Ahmed meringis. Dia lupa bahwa Hailey juga berasal dari keluarga kaya yang mana diktator sudah biasa diberlakukan, hanya saja versi baiknya ada di Hailey yang masih memanusiakan manusia.
"Saya penasaran," kata wanita itu menatap ke depan pada Ahmed yang menunduk. "Chiara itu ... ibunya ada di mana? Kamu pasti tahu, 'kan?"
"Saya tidak memiliki kewenangan untuk menjawab pertanyaan itu, Bu. Mohon maaf."
"Ah sudah saya duga." Hailey berdecak. "Kamu profesional sekali, ya, sampai nggak mau ngasih tahu ke orang luar. Walaupun saya sudah diperistri tetap saja statusnya hanya istri sewaan. Masa sewanya habis saya bakalan didepak. Bagus, pertahankan kesetiaan kamu, Ahmed."
Ahmed bergeming.
"Pulang, yuk! Saya ngantuk. Kasih tahu pak Asher istrinya nggak belanja karena sakit. Kalau dia peduli dan merasa punya istri pasti bakalan pulang sekedar mengecek suhu badannya."

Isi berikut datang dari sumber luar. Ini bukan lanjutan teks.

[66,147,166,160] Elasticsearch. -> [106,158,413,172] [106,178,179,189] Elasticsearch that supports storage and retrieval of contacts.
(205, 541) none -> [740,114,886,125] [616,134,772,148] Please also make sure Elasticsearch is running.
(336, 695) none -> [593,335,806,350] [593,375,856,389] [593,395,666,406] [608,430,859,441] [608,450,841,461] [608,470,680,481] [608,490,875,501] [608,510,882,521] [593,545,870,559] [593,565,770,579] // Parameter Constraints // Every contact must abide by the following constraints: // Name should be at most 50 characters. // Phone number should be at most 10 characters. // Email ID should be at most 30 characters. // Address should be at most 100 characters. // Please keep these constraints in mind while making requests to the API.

"Perlu saya antar ke rumah sakit, Bu?"
"Nggak usah, Ahmed. Pulang saja."
Ahmed kikuk. Bingung dirasakannya. Dia melihat kelinci tidak berdaya di depannya dengan kaki pincang dan tak ada niatan darinya untuk menolong kelinci malang itu.
Mobil dalam keadaan hening. Hailey yang menyandarkan badannya sepenuhnya memejamkan mata. Baju basahnya bahkan sampai kering dengan sendirinya karena penolakan Hailey untuk mampir ke butik. Ahmed tidak kuasa membelokan mobilnya tanpa persetujuan sang majikan. Kendati khawatirnya sangat besar. Sepertinya benar kata Hailey kalau dia sakit karena wajahnya sangat pucat.
"Mami bilang mau lunch di mana, Med? Terus sekarang mami ada di mana? Saya pulang ke rumah dengan keadaan kacau kira-kira diusir, nggak? Mana ada menantu orang kaya mirip gembel begini."